**Problem statement:** Lines in the listing below that include the word "input" need to be copied.

**Source data:**

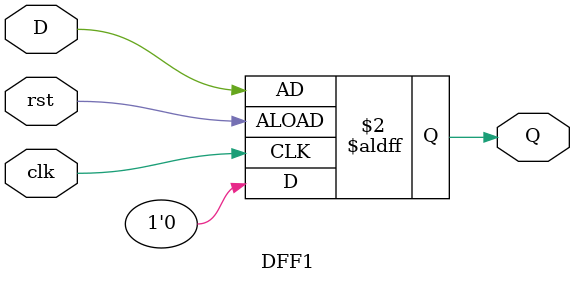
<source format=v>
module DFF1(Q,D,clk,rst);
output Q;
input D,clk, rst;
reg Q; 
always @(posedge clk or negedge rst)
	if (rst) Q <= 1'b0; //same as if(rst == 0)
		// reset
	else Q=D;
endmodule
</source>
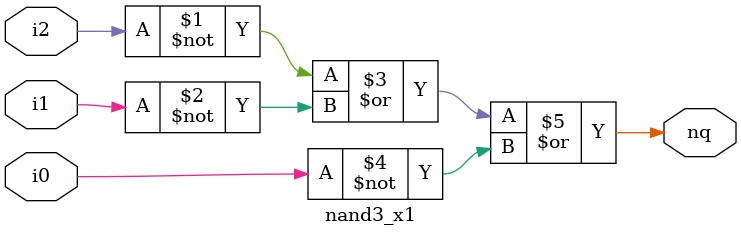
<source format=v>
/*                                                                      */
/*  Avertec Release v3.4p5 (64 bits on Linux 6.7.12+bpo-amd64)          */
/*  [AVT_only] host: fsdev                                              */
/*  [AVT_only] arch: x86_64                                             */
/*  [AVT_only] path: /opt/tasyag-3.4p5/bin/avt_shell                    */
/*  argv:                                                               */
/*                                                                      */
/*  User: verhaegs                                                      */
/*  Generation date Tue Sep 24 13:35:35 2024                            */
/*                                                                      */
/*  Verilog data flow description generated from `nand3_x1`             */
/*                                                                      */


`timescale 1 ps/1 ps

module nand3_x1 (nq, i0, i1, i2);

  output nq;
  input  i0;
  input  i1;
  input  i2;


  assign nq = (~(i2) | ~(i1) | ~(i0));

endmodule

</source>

--

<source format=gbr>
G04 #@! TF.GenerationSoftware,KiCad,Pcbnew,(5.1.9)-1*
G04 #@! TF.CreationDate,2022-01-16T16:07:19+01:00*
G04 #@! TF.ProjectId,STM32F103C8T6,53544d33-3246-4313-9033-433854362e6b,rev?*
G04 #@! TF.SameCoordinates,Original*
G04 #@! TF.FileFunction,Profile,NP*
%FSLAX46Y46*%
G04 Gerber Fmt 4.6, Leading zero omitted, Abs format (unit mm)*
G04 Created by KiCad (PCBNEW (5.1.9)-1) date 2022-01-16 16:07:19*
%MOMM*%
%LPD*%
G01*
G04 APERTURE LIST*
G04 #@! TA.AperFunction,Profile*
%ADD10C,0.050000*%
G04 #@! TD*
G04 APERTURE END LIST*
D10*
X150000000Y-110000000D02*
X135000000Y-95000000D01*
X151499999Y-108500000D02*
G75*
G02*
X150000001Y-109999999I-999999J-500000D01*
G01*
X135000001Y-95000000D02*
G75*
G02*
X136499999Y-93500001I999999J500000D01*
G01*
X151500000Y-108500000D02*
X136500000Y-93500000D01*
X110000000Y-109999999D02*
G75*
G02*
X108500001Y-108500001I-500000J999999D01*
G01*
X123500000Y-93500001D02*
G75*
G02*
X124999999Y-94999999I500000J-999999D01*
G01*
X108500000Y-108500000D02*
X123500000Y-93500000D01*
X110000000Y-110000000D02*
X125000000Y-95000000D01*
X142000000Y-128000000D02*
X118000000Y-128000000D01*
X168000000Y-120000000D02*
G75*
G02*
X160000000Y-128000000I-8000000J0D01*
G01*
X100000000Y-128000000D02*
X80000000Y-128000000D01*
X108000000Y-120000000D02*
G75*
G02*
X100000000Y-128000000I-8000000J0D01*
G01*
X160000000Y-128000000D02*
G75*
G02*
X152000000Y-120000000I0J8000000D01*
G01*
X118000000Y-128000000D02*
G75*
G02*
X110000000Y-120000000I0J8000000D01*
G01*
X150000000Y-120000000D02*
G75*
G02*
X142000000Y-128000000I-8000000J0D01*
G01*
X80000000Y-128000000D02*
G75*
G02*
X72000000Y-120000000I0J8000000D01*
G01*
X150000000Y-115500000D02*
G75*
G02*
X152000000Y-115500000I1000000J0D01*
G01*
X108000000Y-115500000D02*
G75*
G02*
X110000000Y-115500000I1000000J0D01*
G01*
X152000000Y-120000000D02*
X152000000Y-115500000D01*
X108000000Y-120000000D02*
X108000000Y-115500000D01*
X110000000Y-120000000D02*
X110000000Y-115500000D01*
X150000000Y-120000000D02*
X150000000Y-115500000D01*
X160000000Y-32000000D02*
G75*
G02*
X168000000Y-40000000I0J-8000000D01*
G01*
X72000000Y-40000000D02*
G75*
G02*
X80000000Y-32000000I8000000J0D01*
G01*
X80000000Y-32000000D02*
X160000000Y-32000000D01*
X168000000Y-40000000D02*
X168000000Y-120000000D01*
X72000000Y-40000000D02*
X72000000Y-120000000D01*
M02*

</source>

**Answer for this exercise:**
input D,clk, rst;
  input  i0;
  input  i1;
  input  i2;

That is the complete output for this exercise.